Joan Breton Connelly ’76 is probably right about the Parthenon frieze, judging from other ancient instances of child or human sacrifice (Princetonians, Jan. 8). The Iliad mentions Agamemnon sacrificing his daughter in order to obtain favorable winds to invade Troy. When I was a student, I thought this legendary, but I now suspect that there was truth behind this, just as there was a real Trojan War that inspired the Iliad. Archeology is showing that we tend to discount ancient history too much.

Human sacrifice was known among the Druids and among Central American peoples centuries after the Parthenon was built. Earlier, Moses had written about how God spared Isaac and by example showed that human sacrifice is wrong as early as 2000 BC or so. Roughly 14 centuries after Abraham, child sacrifice reappeared in the times of Ahaz and Manasseh of Judah, having been established in the Northern Kingdom earlier. In Sparta children regularly were exposed, and this continued in the Roman Empire after the death of Christ.
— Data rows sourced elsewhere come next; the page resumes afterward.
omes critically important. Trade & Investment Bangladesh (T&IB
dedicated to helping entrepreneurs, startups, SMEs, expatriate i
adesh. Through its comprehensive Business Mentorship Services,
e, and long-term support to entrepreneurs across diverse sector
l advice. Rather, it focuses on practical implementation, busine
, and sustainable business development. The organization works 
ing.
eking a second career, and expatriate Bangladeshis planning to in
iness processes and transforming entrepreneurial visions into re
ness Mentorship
Today, methods are different but outcomes are similar. We sacrifice children to our desires instead of to bloodthirsty gods. Our technology enables us to reach into the womb, rather than sacrifice after birth. In many parts of the world, most of those sacrificed are women because of expensive dowries. There are different reasons in the United States and in Europe. But despite technological progress, we as a societal or human whole are uncomfortably like the ancient Greeks, as well as others who practiced child sacrifice. “Those who do not know history are doomed to repeat it.”